**MATERIAL FOR THE TASK:**
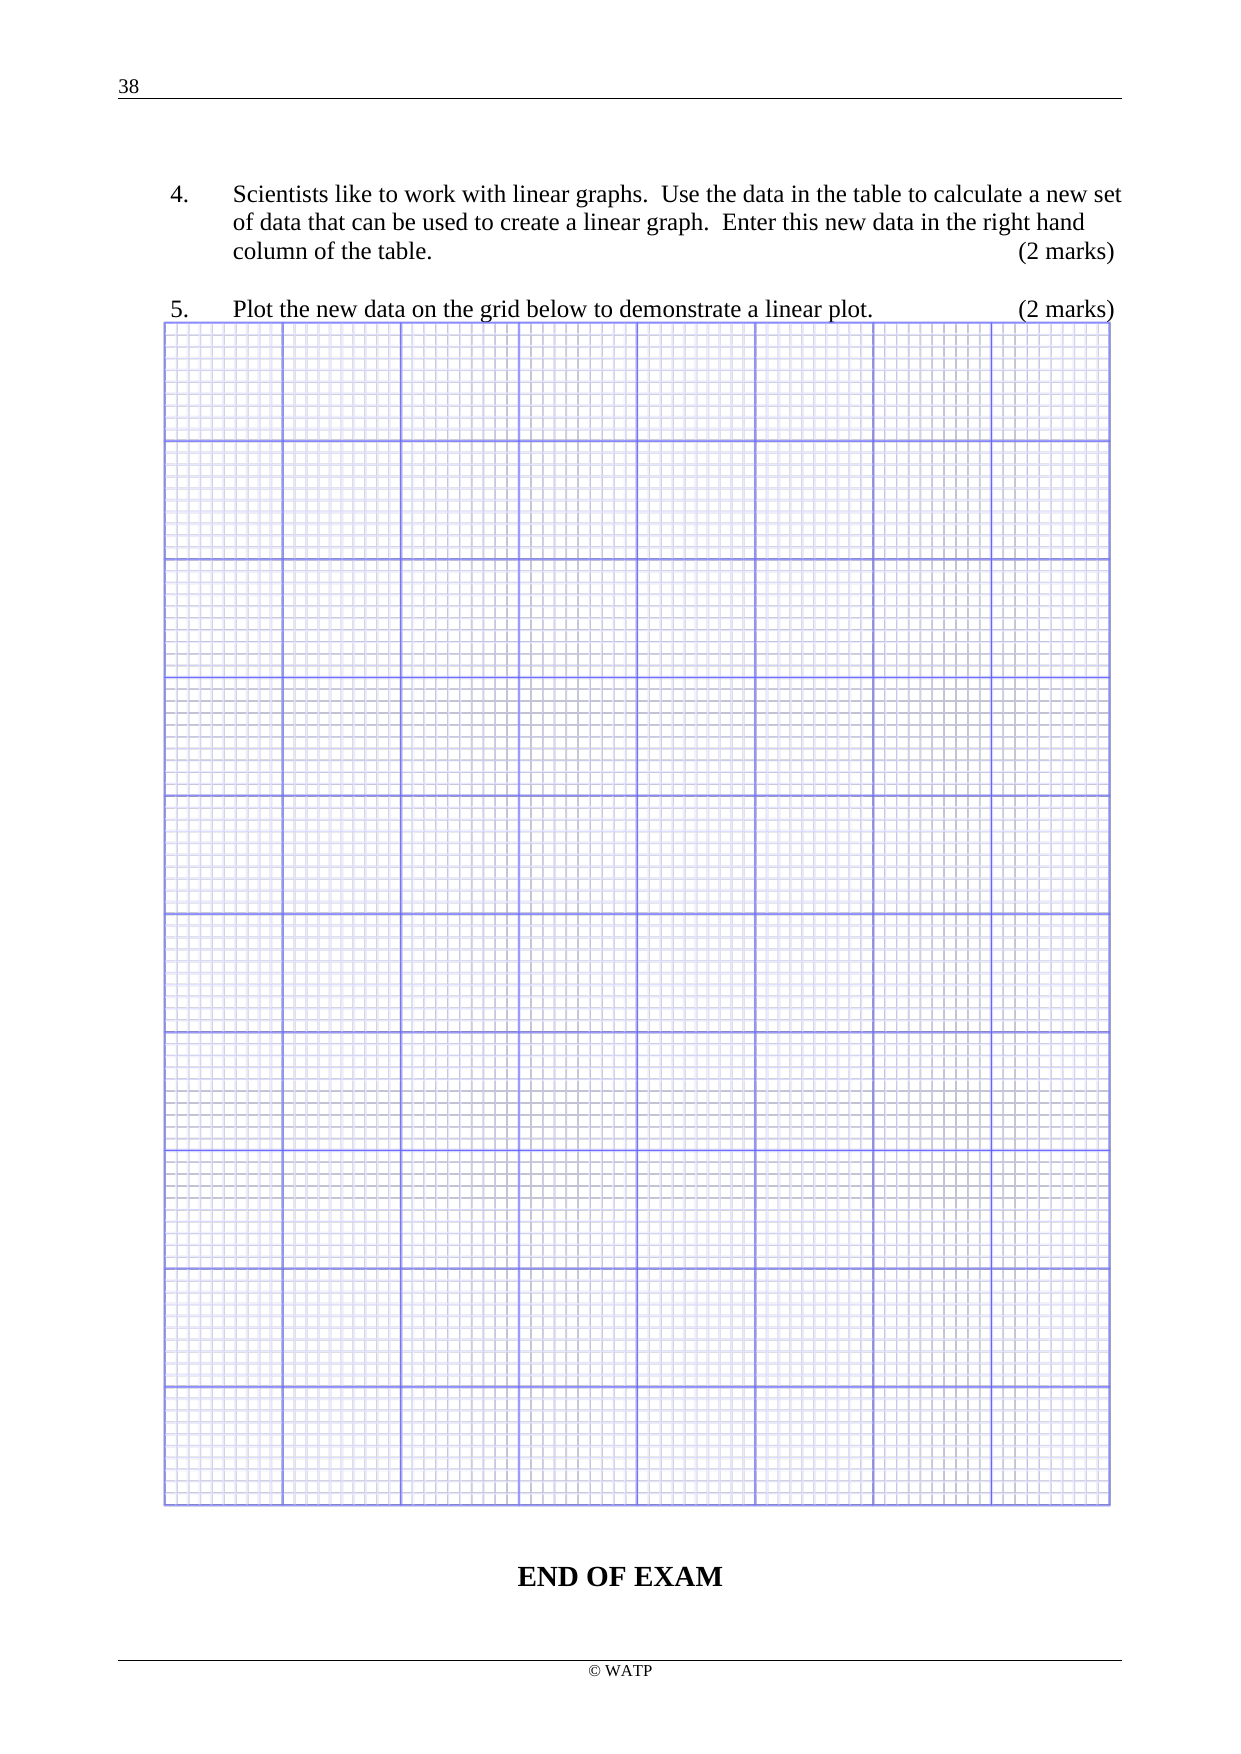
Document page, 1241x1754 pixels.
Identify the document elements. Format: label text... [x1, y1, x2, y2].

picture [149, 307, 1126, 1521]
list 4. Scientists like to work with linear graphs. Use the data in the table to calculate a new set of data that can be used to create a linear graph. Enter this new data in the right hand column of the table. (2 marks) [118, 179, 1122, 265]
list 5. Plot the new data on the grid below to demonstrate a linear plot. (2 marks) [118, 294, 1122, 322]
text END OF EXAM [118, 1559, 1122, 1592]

---

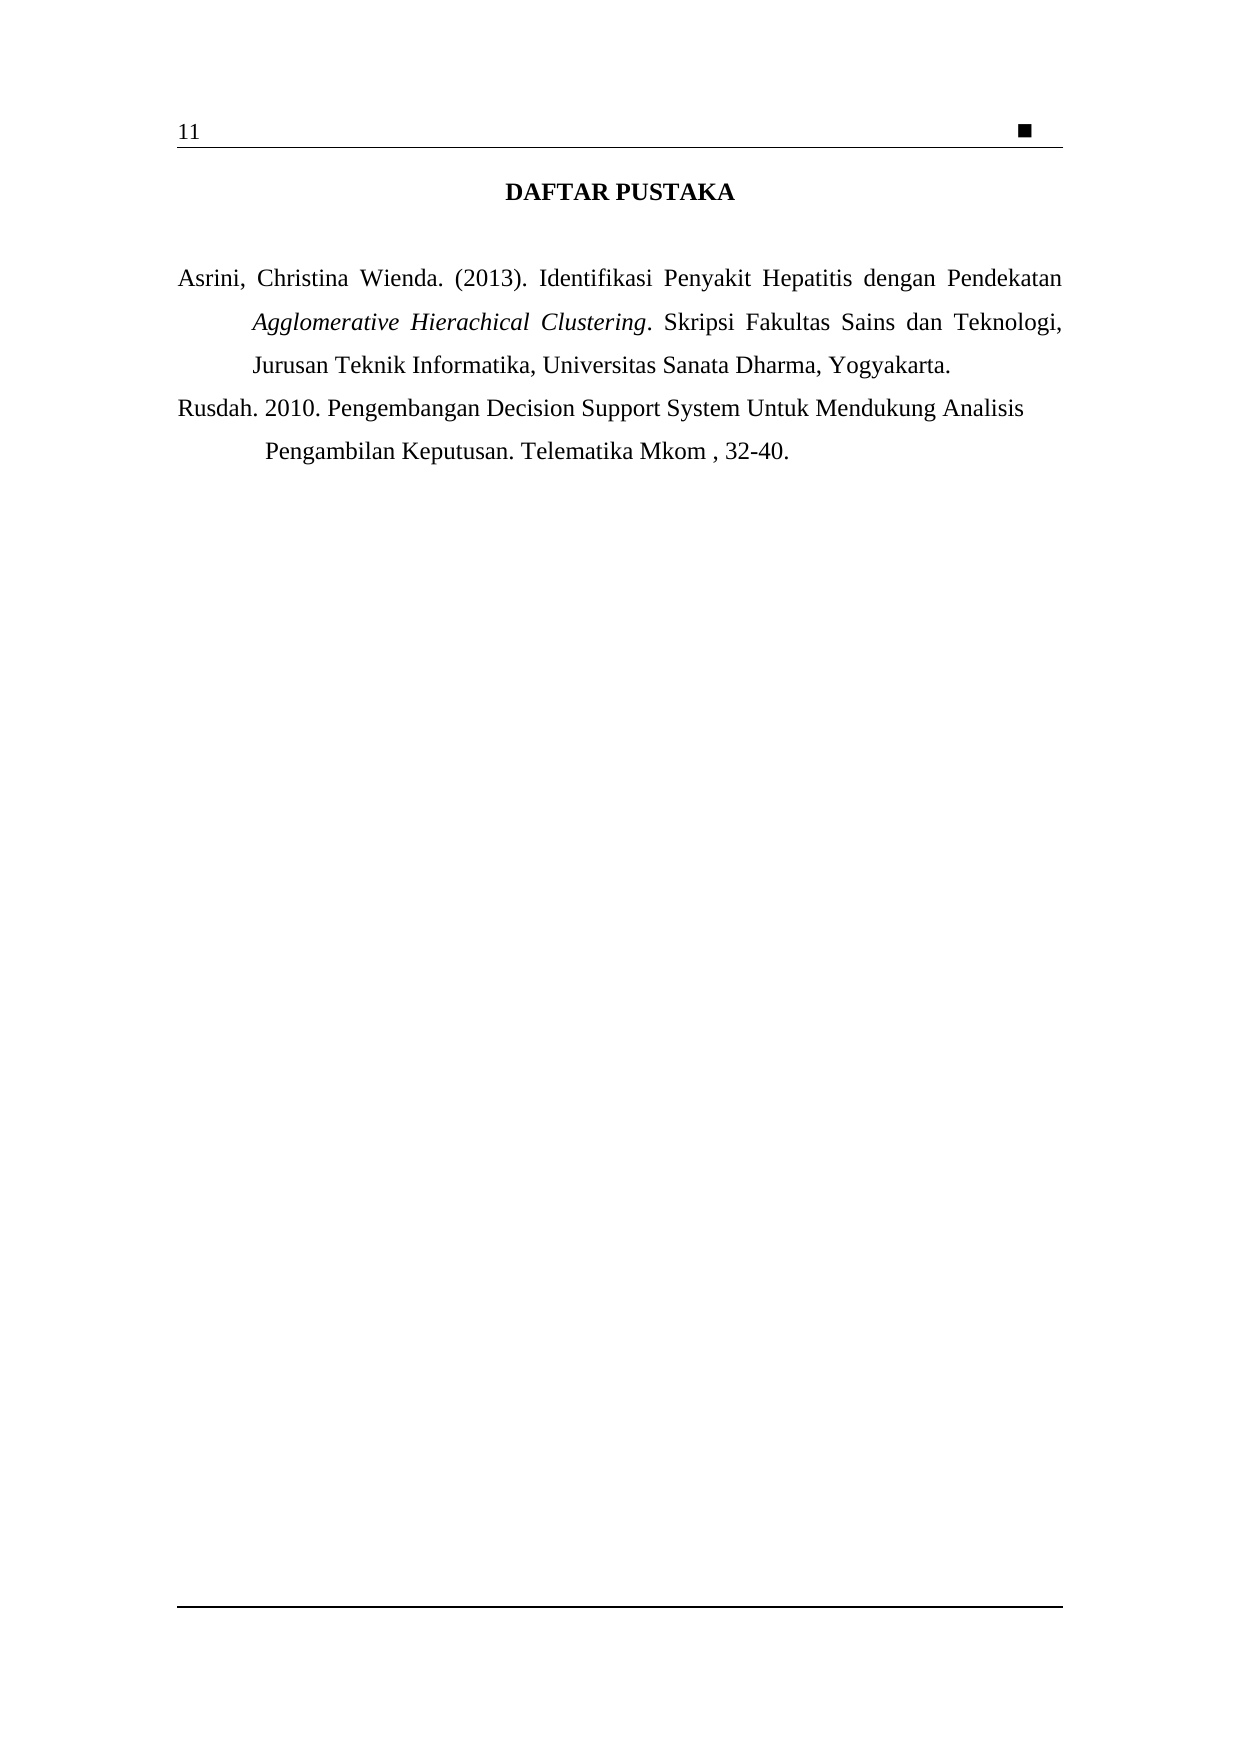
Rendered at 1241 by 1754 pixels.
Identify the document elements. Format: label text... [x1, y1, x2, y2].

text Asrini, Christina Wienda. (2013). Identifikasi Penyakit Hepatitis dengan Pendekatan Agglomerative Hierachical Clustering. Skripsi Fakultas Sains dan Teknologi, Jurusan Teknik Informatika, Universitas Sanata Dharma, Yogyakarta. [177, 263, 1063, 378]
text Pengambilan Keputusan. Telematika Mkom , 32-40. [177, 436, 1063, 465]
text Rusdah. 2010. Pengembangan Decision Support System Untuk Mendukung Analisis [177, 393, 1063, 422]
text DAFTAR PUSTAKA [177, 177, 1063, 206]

**WHAT THE TASK ASKS:**
Filter the entries down to the lines with the word "pixels" in them.

**RESPONSE TO THE TASK:**
Document page, 1241x1754 pixels.
Rendered at 1241 by 1754 pixels.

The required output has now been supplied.